Mme Chimits n'a pas fourni d'éléments de nature à caractériser un préjudice moral qu'elle appuie sur les manœuvres accomplies par l'intimée, lesquelles n'ont pas été retenues par la cour ; elle sera donc déboutée de sa demande en dommages-intérêts.

Par contre, il serait inéquitable de laisser à sa charge les frais irrépétibles qu'elle a été contrainte d'engager pour faire valoir sa demande en justice ; la SARL Patrick Vigneau Cass'Auto 64 sera donc condamnée à lui payer une indemnité de 4 000 euro en application des dispositions de l'article 700 du Code de procédure civile.

La SARL Patrick Vigneau Cass'Auto 64 qui succombe dans cette instance sera déboutée de sa demande en paiement d'une indemnité pour frais irrépétibles.

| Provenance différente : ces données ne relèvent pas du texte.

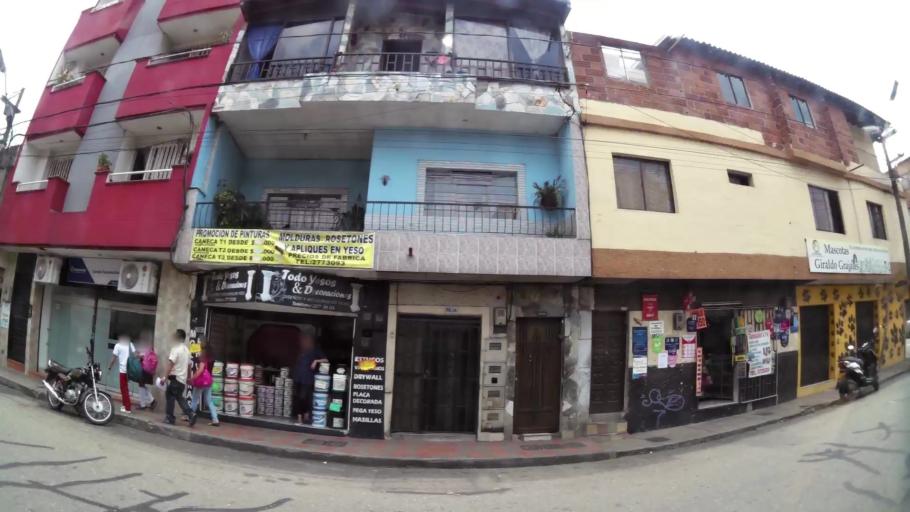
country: CO
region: Antioquia
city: Itagui
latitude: 6.1751
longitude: -75.6066
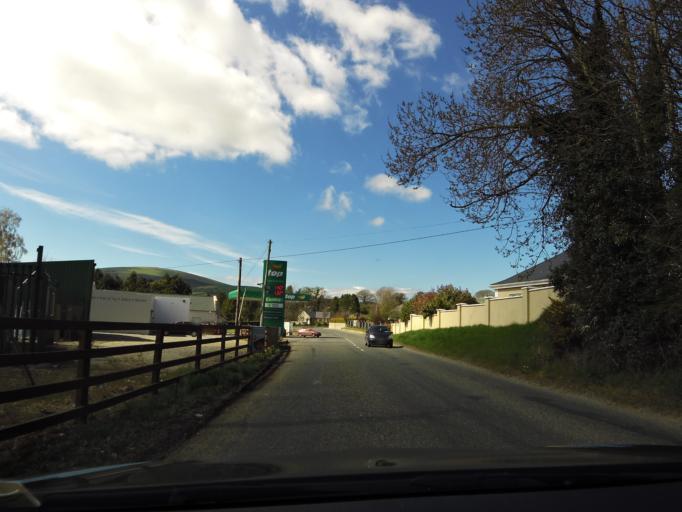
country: IE
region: Leinster
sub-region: Wicklow
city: Carnew
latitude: 52.7938
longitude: -6.4530
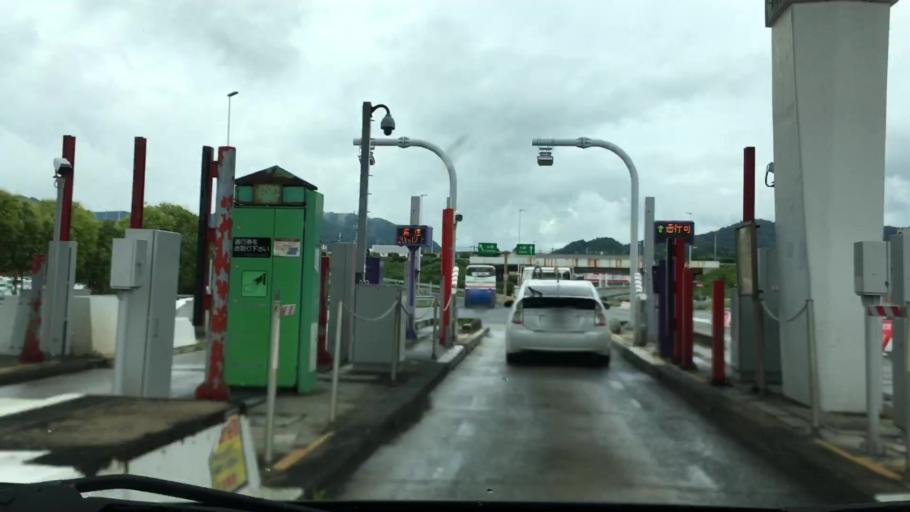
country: JP
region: Hyogo
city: Himeji
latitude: 34.9471
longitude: 134.7616
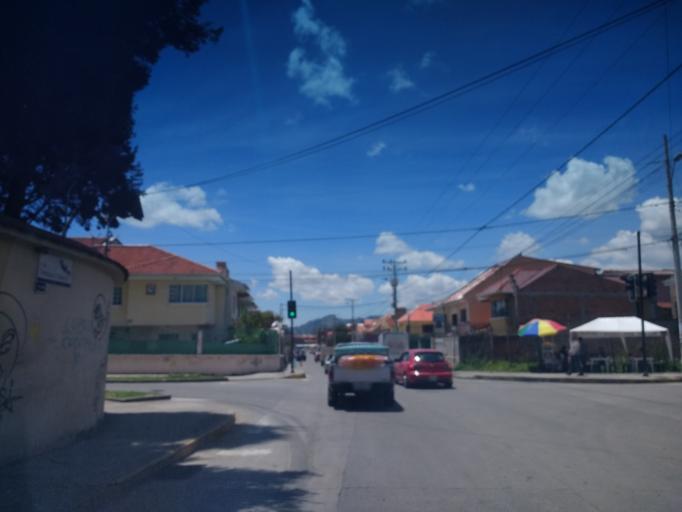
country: EC
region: Azuay
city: Cuenca
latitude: -2.8980
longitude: -79.0340
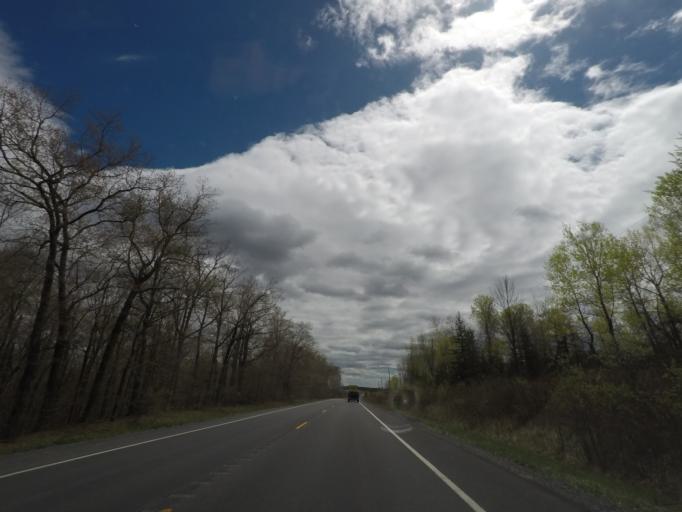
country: US
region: New York
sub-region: Albany County
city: Ravena
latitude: 42.4942
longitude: -73.7941
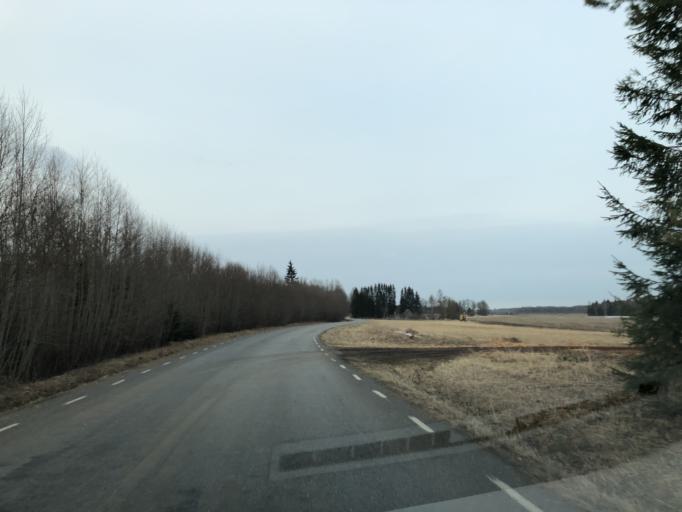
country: EE
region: Paernumaa
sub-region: Vaendra vald (alev)
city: Vandra
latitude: 58.6977
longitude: 24.9344
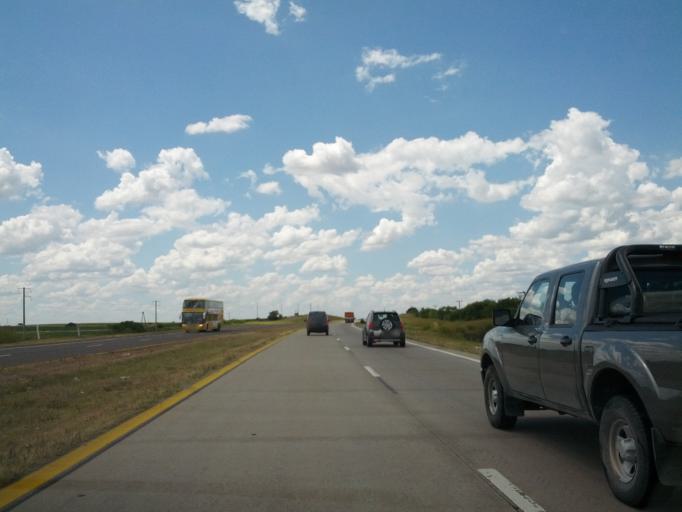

Par ces motifs : LA COUR, après en avoir délibéré, statuant publiquement, par arrêt contradictoire et en dernier ressort. Réforme le jugement du Tribunal de grande instance de Pau du 4 mai 2011 et statuant à nouveau : Annule la convention de vente du véhicule de marque Renault conclue le 3 avril 2008 entre la SARL Patrick Vigneau Cass'Auto 64 et Mme Marie-Claude Chimits. Ordonne à Mme Marie-Claude Chimits de restituer le véhicule de marque Renault Kangoo à la SARL Patrick Vigneau Cass'Auto 64. Condamne la SARL Patrick Vigneau Cass'Auto 64 à payer à Mme Marie-Claude Chimits : - la somme de 17 557 euro (dix-sept mille cinq cent cinquante-sept euros) augmentée des intérêts au taux légal à compter de ce jour ; - une indemnité de 4 000 euro (quatre mille euros) en application des dispositions de l'article 700 du Code de procédure civile. Déboute les parties de leurs autres demandes. Condamne la SARL Patrick Vigneau Cass'Auto 64 aux dépens. Autorise les avocats de la cause qui en ont fait la demande à recouvrer directement contre la partie condamnée ceux des dépens dont ils auraient fait l'avance sans avoir reçu provision.